** AVAILABLE RECORDS follows **

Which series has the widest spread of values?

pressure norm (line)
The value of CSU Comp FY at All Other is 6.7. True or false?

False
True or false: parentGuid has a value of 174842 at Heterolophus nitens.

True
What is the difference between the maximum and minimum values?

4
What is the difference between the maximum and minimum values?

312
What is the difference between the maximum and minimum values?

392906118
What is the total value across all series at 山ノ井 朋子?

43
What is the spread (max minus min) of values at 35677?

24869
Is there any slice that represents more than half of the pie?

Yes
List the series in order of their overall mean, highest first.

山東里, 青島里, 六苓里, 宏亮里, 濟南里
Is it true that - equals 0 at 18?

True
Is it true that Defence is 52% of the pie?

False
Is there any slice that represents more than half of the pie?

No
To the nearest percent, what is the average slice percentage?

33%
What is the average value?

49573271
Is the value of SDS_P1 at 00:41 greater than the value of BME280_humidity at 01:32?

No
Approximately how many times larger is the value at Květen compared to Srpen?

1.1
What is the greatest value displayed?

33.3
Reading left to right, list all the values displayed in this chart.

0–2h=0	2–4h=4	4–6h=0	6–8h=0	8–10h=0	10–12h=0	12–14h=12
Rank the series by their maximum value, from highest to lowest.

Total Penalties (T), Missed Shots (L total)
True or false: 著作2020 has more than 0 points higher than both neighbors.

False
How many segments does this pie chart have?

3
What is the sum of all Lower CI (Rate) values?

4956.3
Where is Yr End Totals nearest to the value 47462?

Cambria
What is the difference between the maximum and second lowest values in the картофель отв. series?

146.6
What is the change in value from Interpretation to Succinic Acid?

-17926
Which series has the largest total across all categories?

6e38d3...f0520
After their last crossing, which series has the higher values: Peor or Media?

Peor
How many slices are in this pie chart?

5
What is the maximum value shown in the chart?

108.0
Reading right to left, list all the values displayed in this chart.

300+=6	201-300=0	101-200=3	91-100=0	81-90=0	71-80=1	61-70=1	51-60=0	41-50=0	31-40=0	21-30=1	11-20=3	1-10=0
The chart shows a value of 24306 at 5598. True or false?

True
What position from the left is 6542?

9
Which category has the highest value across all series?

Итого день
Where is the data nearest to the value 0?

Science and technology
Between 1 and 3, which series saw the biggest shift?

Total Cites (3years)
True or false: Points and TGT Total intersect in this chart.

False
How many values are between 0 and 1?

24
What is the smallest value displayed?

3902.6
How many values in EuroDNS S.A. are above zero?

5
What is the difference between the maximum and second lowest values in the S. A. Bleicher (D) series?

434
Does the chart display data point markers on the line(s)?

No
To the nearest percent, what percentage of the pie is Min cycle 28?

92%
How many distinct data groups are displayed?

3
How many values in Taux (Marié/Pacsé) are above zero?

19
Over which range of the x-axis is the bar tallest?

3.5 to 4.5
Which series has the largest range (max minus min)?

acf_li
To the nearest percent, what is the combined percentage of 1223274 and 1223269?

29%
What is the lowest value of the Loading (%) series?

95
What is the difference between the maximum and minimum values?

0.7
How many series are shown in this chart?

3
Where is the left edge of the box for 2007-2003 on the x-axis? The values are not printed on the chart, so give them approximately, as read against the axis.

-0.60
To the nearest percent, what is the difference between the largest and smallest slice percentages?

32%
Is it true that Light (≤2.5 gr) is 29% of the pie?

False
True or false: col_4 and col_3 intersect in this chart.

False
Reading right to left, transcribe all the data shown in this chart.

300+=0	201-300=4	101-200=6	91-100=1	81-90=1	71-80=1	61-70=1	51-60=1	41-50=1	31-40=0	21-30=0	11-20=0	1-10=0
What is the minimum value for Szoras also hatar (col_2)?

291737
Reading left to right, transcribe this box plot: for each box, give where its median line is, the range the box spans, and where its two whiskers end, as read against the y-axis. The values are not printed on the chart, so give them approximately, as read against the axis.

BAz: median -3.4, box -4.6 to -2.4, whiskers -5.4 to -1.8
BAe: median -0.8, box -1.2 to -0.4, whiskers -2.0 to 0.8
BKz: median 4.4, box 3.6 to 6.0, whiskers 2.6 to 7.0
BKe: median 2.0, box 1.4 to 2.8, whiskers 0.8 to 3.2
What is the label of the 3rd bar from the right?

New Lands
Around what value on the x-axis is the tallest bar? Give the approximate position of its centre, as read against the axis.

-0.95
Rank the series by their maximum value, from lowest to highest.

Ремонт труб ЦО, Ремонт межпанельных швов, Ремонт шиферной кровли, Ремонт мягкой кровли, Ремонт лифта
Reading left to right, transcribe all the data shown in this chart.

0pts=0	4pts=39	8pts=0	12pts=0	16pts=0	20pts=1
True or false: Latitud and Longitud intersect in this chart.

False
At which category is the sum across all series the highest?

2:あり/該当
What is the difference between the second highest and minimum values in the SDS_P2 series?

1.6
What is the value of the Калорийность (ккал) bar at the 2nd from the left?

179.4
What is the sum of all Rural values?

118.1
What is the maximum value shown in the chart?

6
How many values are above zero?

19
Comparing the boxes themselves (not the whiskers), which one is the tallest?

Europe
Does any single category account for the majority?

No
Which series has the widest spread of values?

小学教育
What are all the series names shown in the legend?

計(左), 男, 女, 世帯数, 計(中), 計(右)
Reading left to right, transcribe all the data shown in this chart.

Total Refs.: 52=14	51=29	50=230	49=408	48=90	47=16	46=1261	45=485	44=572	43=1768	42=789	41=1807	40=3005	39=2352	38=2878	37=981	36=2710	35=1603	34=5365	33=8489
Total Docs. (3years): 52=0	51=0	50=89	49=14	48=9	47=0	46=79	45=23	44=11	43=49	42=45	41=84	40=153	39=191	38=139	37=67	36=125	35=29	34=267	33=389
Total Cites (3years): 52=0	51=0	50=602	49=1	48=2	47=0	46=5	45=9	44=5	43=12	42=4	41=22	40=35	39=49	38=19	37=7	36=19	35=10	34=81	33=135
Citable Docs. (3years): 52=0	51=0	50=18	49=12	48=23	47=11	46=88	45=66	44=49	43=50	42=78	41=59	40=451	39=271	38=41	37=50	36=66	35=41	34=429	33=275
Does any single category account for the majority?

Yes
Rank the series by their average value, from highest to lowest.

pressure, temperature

** End of AVAILABLE RECORDS **

### WHAT THE EXERCISE ASKS
Count the lines above that contain the word "intersect", with case counting, and give only the number.

### ANSWER TO THIS TASK
3